Carefully chosen words to protect himself from perjury should testimony indicate he was lying.

Like, “oh yeah, I forgot about those conversations with Ambassador Taylor, encouraging the NSC to pressure Ukrainians on these investigations, and that I spoke with President Trump about this.”

He didn’t lie, he just “misremembered.”

Sondland is a thread that I guarantee House Democrats will pull on. Did he lie under oath?

Someone’s not telling the truth.

Update: Totally missed over the weekend that Sondland’s attorney told the Wall Street Journal that Sondland revised his testimony, that what happened with Ukraine did amount to quid pro quo.

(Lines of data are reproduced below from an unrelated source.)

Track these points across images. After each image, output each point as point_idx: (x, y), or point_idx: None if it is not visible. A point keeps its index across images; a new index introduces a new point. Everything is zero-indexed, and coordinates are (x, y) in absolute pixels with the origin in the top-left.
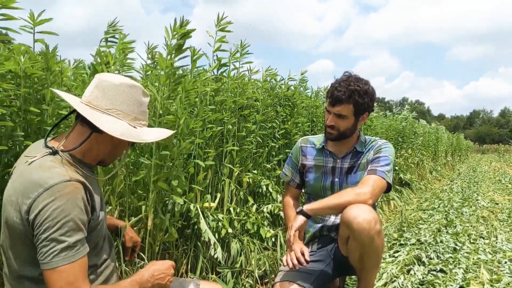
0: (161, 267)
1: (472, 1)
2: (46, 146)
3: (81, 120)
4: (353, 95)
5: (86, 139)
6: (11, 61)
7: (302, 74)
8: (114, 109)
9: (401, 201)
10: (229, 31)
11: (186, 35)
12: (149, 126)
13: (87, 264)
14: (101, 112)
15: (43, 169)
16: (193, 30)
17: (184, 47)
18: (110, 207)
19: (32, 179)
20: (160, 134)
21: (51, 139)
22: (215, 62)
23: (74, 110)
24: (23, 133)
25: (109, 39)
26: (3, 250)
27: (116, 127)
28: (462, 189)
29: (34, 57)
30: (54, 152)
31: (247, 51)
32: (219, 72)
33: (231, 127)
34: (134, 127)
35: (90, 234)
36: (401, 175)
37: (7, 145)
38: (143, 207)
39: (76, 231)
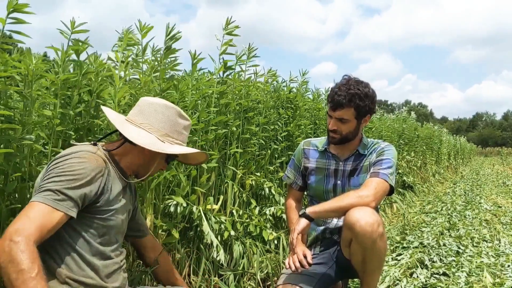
0: None
1: (475, 4)
2: (93, 142)
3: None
4: (354, 98)
5: (119, 145)
6: (23, 63)
7: (303, 75)
8: (146, 123)
9: (404, 204)
10: (236, 35)
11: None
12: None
13: (54, 225)
14: (134, 125)
15: (77, 147)
16: (179, 34)
17: (175, 49)
18: None
19: (64, 152)
20: (185, 149)
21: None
22: (221, 65)
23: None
24: (33, 136)
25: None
26: None
27: (139, 136)
28: (465, 192)
29: (64, 62)
30: (94, 144)
31: (255, 54)
32: (225, 75)
33: (235, 129)
34: (163, 141)
35: (100, 217)
36: (404, 178)
37: (15, 148)
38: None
39: (71, 186)
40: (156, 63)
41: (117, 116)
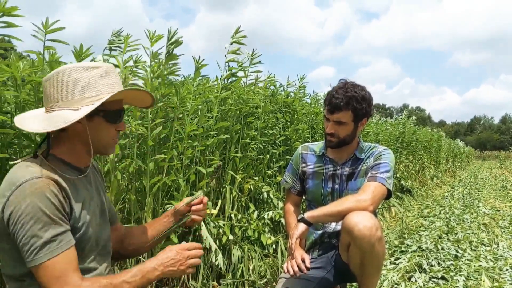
0: (170, 254)
1: (473, 8)
2: (34, 153)
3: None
4: (351, 101)
5: (45, 138)
6: (12, 67)
7: (300, 80)
8: (53, 103)
9: (402, 208)
10: (243, 44)
11: (175, 43)
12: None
13: (75, 256)
14: (48, 112)
15: (20, 168)
16: (181, 39)
17: (176, 55)
18: None
19: (8, 179)
20: (90, 107)
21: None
22: (226, 71)
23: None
24: (24, 141)
25: (112, 47)
26: None
27: (39, 121)
28: (463, 196)
29: (42, 64)
30: (35, 156)
31: (259, 61)
32: (229, 81)
33: (234, 134)
34: (77, 109)
35: (72, 235)
36: (402, 182)
37: (8, 153)
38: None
39: (52, 225)
40: (157, 68)
41: (24, 116)
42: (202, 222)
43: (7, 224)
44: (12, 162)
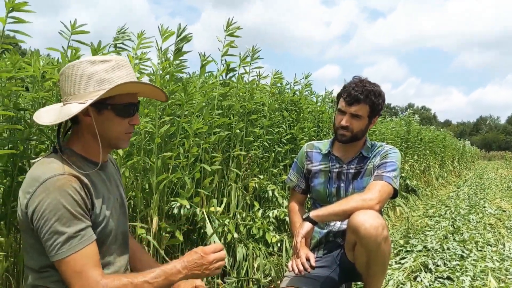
0: (195, 257)
1: (480, 8)
2: (53, 147)
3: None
4: (370, 95)
5: (62, 133)
6: (33, 66)
7: (306, 78)
8: (65, 96)
9: (407, 208)
10: (237, 36)
11: (184, 39)
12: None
13: (96, 251)
14: (62, 106)
15: (42, 164)
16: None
17: (184, 52)
18: None
19: (31, 175)
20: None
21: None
22: (223, 67)
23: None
24: (35, 137)
25: (118, 45)
26: (22, 241)
27: (48, 115)
28: (469, 196)
29: (65, 62)
30: (56, 151)
31: (258, 56)
32: (228, 76)
33: (238, 131)
34: (84, 102)
35: (94, 231)
36: (407, 182)
37: (21, 149)
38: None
39: (74, 221)
40: (166, 65)
41: (42, 111)
42: (207, 220)
43: (31, 219)
44: (33, 161)
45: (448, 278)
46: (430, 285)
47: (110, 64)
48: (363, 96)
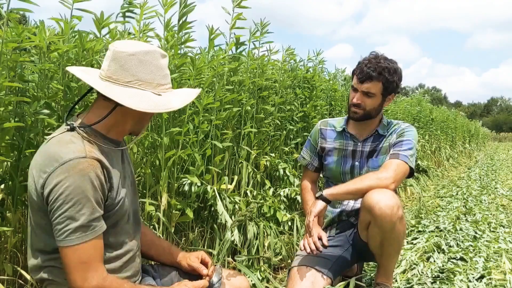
0: None
1: None
2: (66, 123)
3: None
4: (383, 72)
5: (109, 112)
6: (38, 36)
7: (317, 55)
8: (135, 80)
9: (418, 188)
10: (245, 7)
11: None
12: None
13: (102, 244)
14: (123, 86)
15: (61, 144)
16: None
17: (189, 22)
18: None
19: (49, 154)
20: (187, 98)
21: (77, 114)
22: (232, 41)
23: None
24: (48, 111)
25: (126, 14)
26: (28, 221)
27: (140, 100)
28: (480, 177)
29: (68, 33)
30: (72, 128)
31: (267, 30)
32: (238, 51)
33: (249, 108)
34: (159, 94)
35: (108, 213)
36: (418, 162)
37: (29, 122)
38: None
39: (90, 209)
40: (171, 37)
41: (97, 78)
42: (218, 197)
43: (46, 200)
44: (49, 137)
45: (462, 259)
46: (443, 265)
47: (167, 59)
48: (376, 73)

His attorney, Robert Luskin, said that he “told House committees that he believed Ukraine agreeing to open investigations into Burisma … and into alleged 2016 election interference was a condition for a White House meeting between Mr. Trump and Ukrainian President Volodymyr Zelensky.”

I suspect House Democrats will want to follow this up.

2nd Update (11/5/19): It’s confirmed, Sondland revised his testimony.

Via The New York Times:

In his updated testimony, Mr. Sondland recounted how he had discussed the linkage with Andriy Yermak, a top adviser to President Volodymyr Zelensky of Ukraine, on the sidelines of a Sept. 1 meeting between Vice President Mike Pence and Mr. Zelensky in Warsaw. Mr. Zelensky had discussed the suspension of aid with Mr. Pence, Mr. Sondland said. 

“I said that resumption of the U.S. aid would likely not occur until Ukraine provided the public anticorruption statement that we had been discussing for many weeks,” Mr. Sondland said in the document, which was released by the House committees leading the inquiry, along with the transcript of his original testimony from last month.